__Exercise instructions__:
From the line containing "Implemented pub/sub support" through the final line of the records, reproduce every line exactly.
_ _ _ _
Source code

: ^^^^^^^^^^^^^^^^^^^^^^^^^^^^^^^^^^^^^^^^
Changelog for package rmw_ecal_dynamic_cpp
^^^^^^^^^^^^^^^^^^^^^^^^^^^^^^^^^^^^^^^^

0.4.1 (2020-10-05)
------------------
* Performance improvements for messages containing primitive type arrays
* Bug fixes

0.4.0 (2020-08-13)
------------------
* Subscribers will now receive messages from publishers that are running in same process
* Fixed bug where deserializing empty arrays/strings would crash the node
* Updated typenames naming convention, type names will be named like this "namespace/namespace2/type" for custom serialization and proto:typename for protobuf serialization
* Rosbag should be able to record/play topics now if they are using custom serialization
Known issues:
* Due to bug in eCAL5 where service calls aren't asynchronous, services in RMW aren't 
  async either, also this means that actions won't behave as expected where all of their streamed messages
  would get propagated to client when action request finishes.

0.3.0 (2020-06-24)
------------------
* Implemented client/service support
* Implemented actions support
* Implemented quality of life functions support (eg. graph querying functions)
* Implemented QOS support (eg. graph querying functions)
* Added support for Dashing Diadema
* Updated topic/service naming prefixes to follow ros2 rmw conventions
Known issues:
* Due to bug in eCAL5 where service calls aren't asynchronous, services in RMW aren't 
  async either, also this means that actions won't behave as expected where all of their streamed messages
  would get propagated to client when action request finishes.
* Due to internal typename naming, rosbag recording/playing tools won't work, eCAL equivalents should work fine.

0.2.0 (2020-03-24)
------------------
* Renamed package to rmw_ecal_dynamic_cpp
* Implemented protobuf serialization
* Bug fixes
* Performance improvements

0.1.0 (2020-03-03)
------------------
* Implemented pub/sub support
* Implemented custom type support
_ _ _ _
__Result for this exercise__:
* Implemented pub/sub support
* Implemented custom type support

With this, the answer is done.